EXERCISE INSTRUCTIONS:
When you find the line with "- [hledger and Ultorg](ultorg.md)" among the records below, reproduce it and each line after it exactly, ending with the line with "- [Tracking and".

DATA SUPPLIED:
>>
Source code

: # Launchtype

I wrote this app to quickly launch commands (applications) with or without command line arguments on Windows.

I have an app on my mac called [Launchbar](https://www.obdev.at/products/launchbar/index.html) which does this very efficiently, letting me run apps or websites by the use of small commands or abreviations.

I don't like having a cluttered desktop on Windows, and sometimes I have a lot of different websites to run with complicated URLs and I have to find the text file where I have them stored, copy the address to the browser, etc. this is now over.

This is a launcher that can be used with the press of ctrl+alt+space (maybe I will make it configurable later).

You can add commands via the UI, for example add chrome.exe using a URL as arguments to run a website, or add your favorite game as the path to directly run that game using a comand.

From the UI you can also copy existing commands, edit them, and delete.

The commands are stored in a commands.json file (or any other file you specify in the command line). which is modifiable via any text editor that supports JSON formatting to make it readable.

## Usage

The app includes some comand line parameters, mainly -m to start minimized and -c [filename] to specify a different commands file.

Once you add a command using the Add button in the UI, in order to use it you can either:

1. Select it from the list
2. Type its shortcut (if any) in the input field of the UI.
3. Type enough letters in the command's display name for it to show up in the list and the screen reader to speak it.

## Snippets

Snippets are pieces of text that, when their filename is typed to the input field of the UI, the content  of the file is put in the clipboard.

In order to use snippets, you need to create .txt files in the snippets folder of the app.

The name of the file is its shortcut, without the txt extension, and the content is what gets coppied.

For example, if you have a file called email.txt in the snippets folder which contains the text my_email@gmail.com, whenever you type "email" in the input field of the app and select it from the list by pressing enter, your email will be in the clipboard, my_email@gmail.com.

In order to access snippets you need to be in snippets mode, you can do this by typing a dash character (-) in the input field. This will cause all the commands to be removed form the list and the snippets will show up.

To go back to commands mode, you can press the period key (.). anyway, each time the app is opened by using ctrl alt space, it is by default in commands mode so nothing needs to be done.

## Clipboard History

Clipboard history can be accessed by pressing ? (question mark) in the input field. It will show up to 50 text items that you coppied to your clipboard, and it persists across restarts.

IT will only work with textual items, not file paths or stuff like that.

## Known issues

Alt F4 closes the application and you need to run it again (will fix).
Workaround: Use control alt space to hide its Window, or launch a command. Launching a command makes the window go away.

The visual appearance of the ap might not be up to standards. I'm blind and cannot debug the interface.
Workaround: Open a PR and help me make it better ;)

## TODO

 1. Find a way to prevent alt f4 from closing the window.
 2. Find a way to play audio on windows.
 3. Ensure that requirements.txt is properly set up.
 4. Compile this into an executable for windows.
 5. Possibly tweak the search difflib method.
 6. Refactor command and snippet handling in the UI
<<
>>
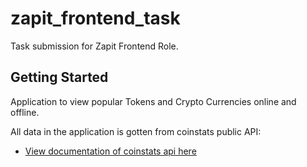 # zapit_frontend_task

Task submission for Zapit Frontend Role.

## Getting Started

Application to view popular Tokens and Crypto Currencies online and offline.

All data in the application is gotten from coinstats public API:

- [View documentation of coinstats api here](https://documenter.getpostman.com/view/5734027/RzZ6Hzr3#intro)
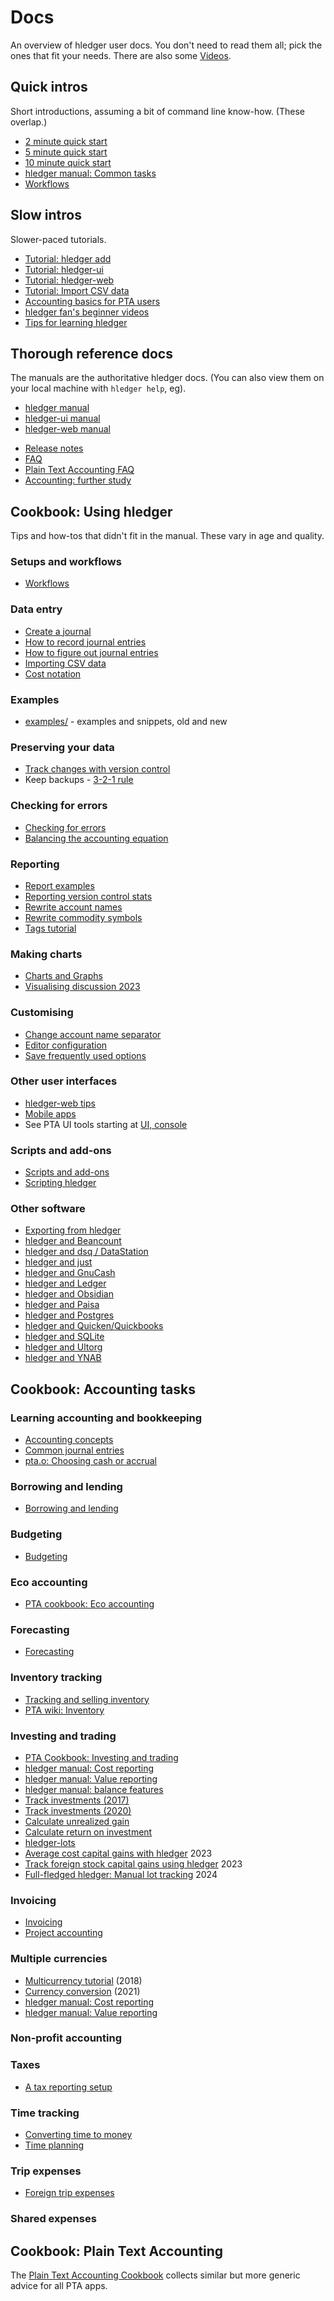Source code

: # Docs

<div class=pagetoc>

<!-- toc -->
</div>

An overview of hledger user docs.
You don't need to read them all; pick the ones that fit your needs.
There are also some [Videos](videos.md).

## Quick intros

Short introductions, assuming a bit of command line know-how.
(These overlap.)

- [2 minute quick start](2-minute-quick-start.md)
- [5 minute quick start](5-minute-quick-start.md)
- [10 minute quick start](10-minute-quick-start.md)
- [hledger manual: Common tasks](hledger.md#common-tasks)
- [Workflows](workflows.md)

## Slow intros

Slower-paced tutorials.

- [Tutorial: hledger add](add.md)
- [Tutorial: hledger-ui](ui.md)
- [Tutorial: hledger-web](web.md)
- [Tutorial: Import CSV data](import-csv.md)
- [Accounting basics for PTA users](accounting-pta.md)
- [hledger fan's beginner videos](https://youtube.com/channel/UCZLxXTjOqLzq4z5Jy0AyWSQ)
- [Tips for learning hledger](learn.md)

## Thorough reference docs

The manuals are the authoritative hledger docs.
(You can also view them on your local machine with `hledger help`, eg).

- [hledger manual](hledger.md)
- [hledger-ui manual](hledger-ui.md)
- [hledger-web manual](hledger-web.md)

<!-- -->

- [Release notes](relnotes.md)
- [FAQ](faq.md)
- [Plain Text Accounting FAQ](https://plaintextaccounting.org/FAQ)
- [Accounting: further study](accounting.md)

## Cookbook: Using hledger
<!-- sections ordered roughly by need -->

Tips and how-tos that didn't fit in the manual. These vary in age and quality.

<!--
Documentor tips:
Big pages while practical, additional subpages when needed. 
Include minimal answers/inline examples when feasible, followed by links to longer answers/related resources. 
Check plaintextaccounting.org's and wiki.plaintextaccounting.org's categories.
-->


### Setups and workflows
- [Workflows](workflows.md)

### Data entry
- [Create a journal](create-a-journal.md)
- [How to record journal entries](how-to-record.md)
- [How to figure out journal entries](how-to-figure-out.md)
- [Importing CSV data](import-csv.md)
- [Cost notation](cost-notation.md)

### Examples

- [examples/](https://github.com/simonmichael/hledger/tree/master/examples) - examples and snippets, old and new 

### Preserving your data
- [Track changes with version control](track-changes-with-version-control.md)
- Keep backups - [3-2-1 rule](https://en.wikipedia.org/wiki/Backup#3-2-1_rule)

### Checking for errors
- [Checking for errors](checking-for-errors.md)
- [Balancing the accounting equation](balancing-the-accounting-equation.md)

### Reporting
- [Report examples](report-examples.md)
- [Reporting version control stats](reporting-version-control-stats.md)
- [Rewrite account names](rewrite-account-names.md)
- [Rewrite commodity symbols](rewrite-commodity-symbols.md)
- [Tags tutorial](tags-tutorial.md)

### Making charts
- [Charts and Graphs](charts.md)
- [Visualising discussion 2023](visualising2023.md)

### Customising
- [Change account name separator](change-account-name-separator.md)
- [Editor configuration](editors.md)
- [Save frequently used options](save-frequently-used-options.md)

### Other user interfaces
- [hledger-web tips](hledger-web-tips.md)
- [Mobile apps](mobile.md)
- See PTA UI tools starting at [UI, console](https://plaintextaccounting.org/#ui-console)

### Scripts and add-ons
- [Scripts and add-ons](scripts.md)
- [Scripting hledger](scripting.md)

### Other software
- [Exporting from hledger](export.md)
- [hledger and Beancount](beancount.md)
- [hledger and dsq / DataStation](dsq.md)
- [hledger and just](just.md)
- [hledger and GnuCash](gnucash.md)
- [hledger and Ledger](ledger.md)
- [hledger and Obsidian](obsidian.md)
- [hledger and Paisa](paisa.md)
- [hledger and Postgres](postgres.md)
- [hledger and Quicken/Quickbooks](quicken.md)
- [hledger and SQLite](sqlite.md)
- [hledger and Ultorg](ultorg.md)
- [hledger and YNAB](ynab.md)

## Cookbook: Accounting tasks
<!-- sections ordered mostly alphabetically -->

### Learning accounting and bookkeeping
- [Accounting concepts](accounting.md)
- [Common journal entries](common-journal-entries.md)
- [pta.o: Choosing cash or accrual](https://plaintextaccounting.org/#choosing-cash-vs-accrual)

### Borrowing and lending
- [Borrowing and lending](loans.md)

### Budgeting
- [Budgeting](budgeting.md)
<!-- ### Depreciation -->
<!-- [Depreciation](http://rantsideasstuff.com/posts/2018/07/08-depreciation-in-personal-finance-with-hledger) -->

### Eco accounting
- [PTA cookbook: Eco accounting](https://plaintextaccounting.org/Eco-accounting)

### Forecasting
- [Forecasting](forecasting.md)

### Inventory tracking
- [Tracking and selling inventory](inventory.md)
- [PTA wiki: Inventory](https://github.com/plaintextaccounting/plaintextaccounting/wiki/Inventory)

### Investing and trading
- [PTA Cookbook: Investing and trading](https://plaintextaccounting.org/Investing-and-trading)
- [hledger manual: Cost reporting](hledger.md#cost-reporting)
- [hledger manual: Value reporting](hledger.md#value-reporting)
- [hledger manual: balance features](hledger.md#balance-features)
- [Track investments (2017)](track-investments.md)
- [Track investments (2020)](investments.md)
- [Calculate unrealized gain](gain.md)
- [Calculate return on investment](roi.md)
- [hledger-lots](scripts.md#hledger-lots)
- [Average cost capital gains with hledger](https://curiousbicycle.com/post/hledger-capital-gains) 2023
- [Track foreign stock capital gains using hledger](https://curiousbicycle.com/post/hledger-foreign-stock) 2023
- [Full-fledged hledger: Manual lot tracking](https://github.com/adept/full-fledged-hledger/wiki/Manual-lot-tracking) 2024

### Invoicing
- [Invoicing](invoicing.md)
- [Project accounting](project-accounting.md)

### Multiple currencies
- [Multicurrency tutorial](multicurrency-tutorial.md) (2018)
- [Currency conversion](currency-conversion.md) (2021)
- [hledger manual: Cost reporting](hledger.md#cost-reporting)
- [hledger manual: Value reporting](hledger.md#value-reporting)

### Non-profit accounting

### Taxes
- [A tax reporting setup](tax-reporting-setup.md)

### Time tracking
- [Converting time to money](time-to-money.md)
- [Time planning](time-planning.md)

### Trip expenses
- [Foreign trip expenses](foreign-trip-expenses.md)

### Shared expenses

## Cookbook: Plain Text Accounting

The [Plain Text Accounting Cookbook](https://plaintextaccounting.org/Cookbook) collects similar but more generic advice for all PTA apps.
<<
>>
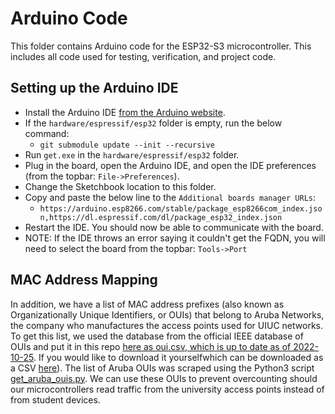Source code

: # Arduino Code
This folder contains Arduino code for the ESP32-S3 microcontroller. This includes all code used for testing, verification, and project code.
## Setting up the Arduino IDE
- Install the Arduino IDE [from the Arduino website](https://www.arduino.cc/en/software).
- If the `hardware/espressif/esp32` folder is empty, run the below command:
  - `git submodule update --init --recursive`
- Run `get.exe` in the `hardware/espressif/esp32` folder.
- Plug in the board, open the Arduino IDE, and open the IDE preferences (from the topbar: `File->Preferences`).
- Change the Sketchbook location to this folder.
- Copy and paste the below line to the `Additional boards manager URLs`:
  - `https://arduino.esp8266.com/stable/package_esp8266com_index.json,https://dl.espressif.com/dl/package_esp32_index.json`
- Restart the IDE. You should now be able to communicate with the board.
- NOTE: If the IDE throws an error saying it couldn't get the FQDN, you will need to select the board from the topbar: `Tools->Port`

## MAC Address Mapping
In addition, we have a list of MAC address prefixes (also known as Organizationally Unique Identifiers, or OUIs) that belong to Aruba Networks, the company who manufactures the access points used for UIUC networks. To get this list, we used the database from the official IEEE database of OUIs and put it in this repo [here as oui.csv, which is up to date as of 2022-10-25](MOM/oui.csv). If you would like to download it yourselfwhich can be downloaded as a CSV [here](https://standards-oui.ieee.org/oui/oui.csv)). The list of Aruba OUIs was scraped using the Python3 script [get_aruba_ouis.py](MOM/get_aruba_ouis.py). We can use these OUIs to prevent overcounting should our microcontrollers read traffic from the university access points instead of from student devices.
<<
SOLVED EXERCISE:
- [hledger and Ultorg](ultorg.md)
- [hledger and YNAB](ynab.md)

## Cookbook: Accounting tasks
<!-- sections ordered mostly alphabetically -->

### Learning accounting and bookkeeping
- [Accounting concepts](accounting.md)
- [Common journal entries](common-journal-entries.md)
- [pta.o: Choosing cash or accrual](https://plaintextaccounting.org/#choosing-cash-vs-accrual)

### Borrowing and lending
- [Borrowing and lending](loans.md)

### Budgeting
- [Budgeting](budgeting.md)
<!-- ### Depreciation -->
<!-- [Depreciation](http://rantsideasstuff.com/posts/2018/07/08-depreciation-in-personal-finance-with-hledger) -->

### Eco accounting
- [PTA cookbook: Eco accounting](https://plaintextaccounting.org/Eco-accounting)

### Forecasting
- [Forecasting](forecasting.md)

### Inventory tracking
- [Tracking and selling inventory](inventory.md)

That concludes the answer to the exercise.